Task item
The line containing "### 4.1 timeout" marks the end: copy exactly every line from the start of the records below up to and including it, leaving out pictures.

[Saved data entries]
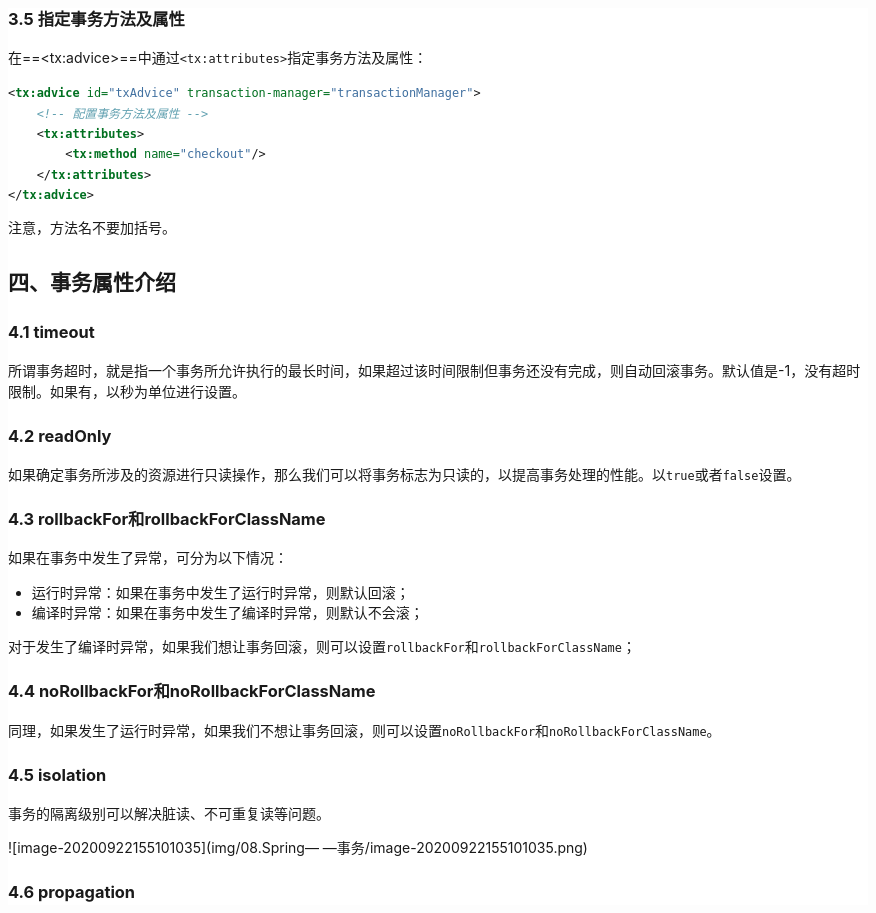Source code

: 

### 3.5 指定事务方法及属性

在==\<tx:advice\>==中通过`<tx:attributes>`指定事务方法及属性：

```xml
<tx:advice id="txAdvice" transaction-manager="transactionManager">
    <!-- 配置事务方法及属性 -->
    <tx:attributes>
        <tx:method name="checkout"/>
    </tx:attributes>
</tx:advice>
```

注意，方法名不要加括号。



## 四、事务属性介绍

### 4.1 timeout

所谓事务超时，就是指一个事务所允许执行的最长时间，如果超过该时间限制但事务还没有完成，则自动回滚事务。默认值是-1，没有超时限制。如果有，以秒为单位进行设置。



### 4.2 readOnly

如果确定事务所涉及的资源进行只读操作，那么我们可以将事务标志为只读的，以提高事务处理的性能。以`true`或者`false`设置。



### 4.3 rollbackFor和rollbackForClassName

如果在事务中发生了异常，可分为以下情况：

- 运行时异常：如果在事务中发生了运行时异常，则默认回滚；
- 编译时异常：如果在事务中发生了编译时异常，则默认不会滚；

对于发生了编译时异常，如果我们想让事务回滚，则可以设置`rollbackFor`和`rollbackForClassName`；



### 4.4 noRollbackFor和noRollbackForClassName

同理，如果发生了运行时异常，如果我们不想让事务回滚，则可以设置`noRollbackFor`和`noRollbackForClassName`。



### 4.5 isolation

事务的隔离级别可以解决脏读、不可重复读等问题。

![image-20200922155101035](img/08.Spring— —事务/image-20200922155101035.png)



### 4.6 propagation
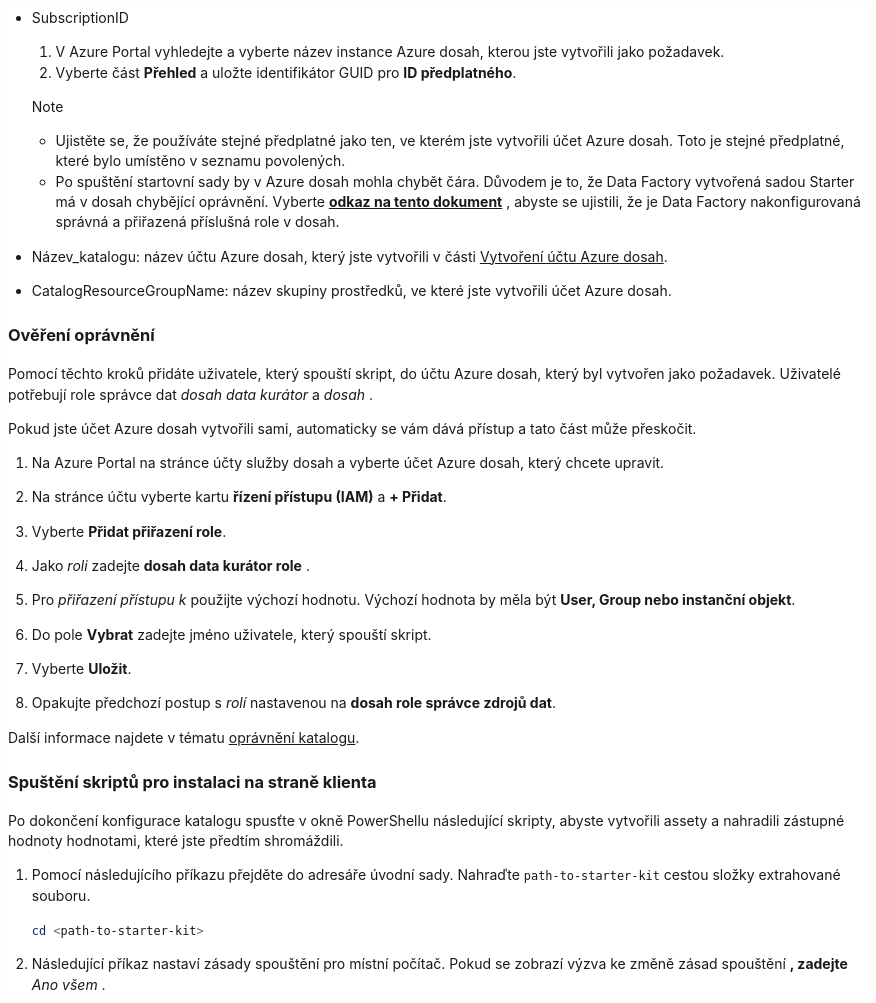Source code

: * SubscriptionID
   1. V Azure Portal vyhledejte a vyberte název instance Azure dosah, kterou jste vytvořili jako požadavek.
   1. Vyberte část **Přehled** a uložte identifikátor GUID pro **ID předplatného**.

   > [!NOTE]
   > - Ujistěte se, že používáte stejné předplatné jako ten, ve kterém jste vytvořili účet Azure dosah. Toto je stejné předplatné, které bylo umístěno v seznamu povolených.
   > - Po spuštění startovní sady by v Azure dosah mohla chybět čára. Důvodem je to, že Data Factory vytvořená sadou Starter má v dosah chybějící oprávnění. Vyberte [**odkaz na tento dokument**](how-to-link-azure-data-factory.md#view-existing-data-factory-connections)  , abyste se ujistili, že je Data Factory nakonfigurovaná správná a přiřazená příslušná role v dosah.


* Název_katalogu: název účtu Azure dosah, který jste vytvořili v části [Vytvoření účtu Azure dosah](create-catalog-portal.md).

* CatalogResourceGroupName: název skupiny prostředků, ve které jste vytvořili účet Azure dosah.

### <a name="verify-permissions"></a>Ověření oprávnění

Pomocí těchto kroků přidáte uživatele, který spouští skript, do účtu Azure dosah, který byl vytvořen jako požadavek. Uživatelé potřebují role správce dat *dosah data kurátor* a *dosah* . 

Pokud jste účet Azure dosah vytvořili sami, automaticky se vám dává přístup a tato část může přeskočit.

1. Na Azure Portal na stránce účty služby dosah a vyberte účet Azure dosah, který chcete upravit.

1. Na stránce účtu vyberte kartu **řízení přístupu (IAM)** a **+ Přidat**.

1. Vyberte **Přidat přiřazení role**.

1. Jako *roli* zadejte **dosah data kurátor role** .
 
1. Pro *přiřazení přístupu k* použijte výchozí hodnotu. Výchozí hodnota by měla být **User, Group nebo instanční objekt**.

1. Do pole **Vybrat** zadejte jméno uživatele, který spouští skript.

1. Vyberte **Uložit**.

1. Opakujte předchozí postup s *rolí* nastavenou na **dosah role správce zdrojů dat**.

Další informace najdete v tématu [oprávnění katalogu](catalog-permissions.md).

### <a name="run-the-client-side-setup-scripts"></a>Spuštění skriptů pro instalaci na straně klienta

Po dokončení konfigurace katalogu spusťte v okně PowerShellu následující skripty, abyste vytvořili assety a nahradili zástupné hodnoty hodnotami, které jste předtím shromáždili.

1. Pomocí následujícího příkazu přejděte do adresáře úvodní sady. Nahraďte `path-to-starter-kit` cestou složky extrahované souboru.

   ```powershell
   cd <path-to-starter-kit>
   ```

1. Následující příkaz nastaví zásady spouštění pro místní počítač. Pokud se zobrazí výzva ke změně zásad spouštění **, zadejte** *Ano všem* .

Task output
Source code

: 

### 3.5 指定事务方法及属性

在==\<tx:advice\>==中通过`<tx:attributes>`指定事务方法及属性：

```xml
<tx:advice id="txAdvice" transaction-manager="transactionManager">
    <!-- 配置事务方法及属性 -->
    <tx:attributes>
        <tx:method name="checkout"/>
    </tx:attributes>
</tx:advice>
```

注意，方法名不要加括号。



## 四、事务属性介绍

### 4.1 timeout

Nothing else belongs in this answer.